* **EXERCISE INSTRUCTIONS**
Write out the listing below from its first line up to and including the line with "part at (982, 352)". Keep every character unchanged.

* **Source data**

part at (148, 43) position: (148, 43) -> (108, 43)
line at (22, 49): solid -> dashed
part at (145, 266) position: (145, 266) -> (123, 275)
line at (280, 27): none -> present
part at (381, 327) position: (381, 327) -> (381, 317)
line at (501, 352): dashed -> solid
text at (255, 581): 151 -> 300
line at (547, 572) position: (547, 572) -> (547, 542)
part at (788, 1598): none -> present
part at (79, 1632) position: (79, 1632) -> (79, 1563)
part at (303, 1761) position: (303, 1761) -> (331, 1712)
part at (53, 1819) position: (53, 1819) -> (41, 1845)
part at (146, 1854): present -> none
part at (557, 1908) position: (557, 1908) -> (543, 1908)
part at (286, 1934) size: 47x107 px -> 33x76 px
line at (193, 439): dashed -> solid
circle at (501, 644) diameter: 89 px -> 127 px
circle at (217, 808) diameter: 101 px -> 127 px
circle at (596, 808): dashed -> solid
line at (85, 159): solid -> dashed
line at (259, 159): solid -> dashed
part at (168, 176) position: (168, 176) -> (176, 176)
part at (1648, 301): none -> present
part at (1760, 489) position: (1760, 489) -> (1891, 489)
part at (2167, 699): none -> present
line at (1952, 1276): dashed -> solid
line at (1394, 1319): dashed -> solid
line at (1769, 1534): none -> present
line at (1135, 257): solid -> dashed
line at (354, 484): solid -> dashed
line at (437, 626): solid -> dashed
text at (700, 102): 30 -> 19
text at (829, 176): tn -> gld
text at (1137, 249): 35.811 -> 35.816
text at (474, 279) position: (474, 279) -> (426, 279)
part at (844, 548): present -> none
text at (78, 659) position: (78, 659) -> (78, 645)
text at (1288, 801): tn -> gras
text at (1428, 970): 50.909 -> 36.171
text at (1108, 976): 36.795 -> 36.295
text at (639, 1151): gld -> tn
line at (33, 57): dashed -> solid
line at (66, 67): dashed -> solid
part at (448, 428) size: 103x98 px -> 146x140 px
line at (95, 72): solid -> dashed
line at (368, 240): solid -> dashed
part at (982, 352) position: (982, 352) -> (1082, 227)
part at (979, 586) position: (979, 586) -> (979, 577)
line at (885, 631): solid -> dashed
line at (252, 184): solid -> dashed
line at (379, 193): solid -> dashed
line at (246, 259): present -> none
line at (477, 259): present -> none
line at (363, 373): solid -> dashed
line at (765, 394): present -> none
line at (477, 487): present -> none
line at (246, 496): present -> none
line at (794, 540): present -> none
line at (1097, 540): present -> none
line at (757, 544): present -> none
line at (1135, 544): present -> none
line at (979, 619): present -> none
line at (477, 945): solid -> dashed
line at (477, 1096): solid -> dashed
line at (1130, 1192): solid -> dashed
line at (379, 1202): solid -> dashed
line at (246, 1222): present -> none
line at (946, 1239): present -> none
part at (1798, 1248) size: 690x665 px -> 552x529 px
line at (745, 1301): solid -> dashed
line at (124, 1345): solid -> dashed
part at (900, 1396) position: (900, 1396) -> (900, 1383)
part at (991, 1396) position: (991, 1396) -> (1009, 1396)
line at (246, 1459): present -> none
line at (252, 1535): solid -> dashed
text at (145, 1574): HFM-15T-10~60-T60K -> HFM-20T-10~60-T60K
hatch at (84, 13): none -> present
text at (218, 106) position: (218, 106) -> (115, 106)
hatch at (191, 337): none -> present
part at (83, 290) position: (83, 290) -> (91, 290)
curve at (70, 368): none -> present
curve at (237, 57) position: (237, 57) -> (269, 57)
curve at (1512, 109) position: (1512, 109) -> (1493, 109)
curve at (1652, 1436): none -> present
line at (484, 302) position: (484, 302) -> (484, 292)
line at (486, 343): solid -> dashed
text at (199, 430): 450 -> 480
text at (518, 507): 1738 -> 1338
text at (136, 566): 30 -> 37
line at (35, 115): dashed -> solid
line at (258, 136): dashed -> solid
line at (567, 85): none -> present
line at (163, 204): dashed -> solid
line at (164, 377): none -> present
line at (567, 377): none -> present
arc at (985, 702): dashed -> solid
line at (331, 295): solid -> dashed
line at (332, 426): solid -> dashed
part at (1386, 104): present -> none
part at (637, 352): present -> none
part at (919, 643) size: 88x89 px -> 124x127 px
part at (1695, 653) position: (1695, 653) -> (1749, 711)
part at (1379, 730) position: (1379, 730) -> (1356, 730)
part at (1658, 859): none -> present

* **THE REPLY**
part at (148, 43) position: (148, 43) -> (108, 43)
line at (22, 49): solid -> dashed
part at (145, 266) position: (145, 266) -> (123, 275)
line at (280, 27): none -> present
part at (381, 327) position: (381, 327) -> (381, 317)
line at (501, 352): dashed -> solid
text at (255, 581): 151 -> 300
line at (547, 572) position: (547, 572) -> (547, 542)
part at (788, 1598): none -> present
part at (79, 1632) position: (79, 1632) -> (79, 1563)
part at (303, 1761) position: (303, 1761) -> (331, 1712)
part at (53, 1819) position: (53, 1819) -> (41, 1845)
part at (146, 1854): present -> none
part at (557, 1908) position: (557, 1908) -> (543, 1908)
part at (286, 1934) size: 47x107 px -> 33x76 px
line at (193, 439): dashed -> solid
circle at (501, 644) diameter: 89 px -> 127 px
circle at (217, 808) diameter: 101 px -> 127 px
circle at (596, 808): dashed -> solid
line at (85, 159): solid -> dashed
line at (259, 159): solid -> dashed
part at (168, 176) position: (168, 176) -> (176, 176)
part at (1648, 301): none -> present
part at (1760, 489) position: (1760, 489) -> (1891, 489)
part at (2167, 699): none -> present
line at (1952, 1276): dashed -> solid
line at (1394, 1319): dashed -> solid
line at (1769, 1534): none -> present
line at (1135, 257): solid -> dashed
line at (354, 484): solid -> dashed
line at (437, 626): solid -> dashed
text at (700, 102): 30 -> 19
text at (829, 176): tn -> gld
text at (1137, 249): 35.811 -> 35.816
text at (474, 279) position: (474, 279) -> (426, 279)
part at (844, 548): present -> none
text at (78, 659) position: (78, 659) -> (78, 645)
text at (1288, 801): tn -> gras
text at (1428, 970): 50.909 -> 36.171
text at (1108, 976): 36.795 -> 36.295
text at (639, 1151): gld -> tn
line at (33, 57): dashed -> solid
line at (66, 67): dashed -> solid
part at (448, 428) size: 103x98 px -> 146x140 px
line at (95, 72): solid -> dashed
line at (368, 240): solid -> dashed
part at (982, 352) position: (982, 352) -> (1082, 227)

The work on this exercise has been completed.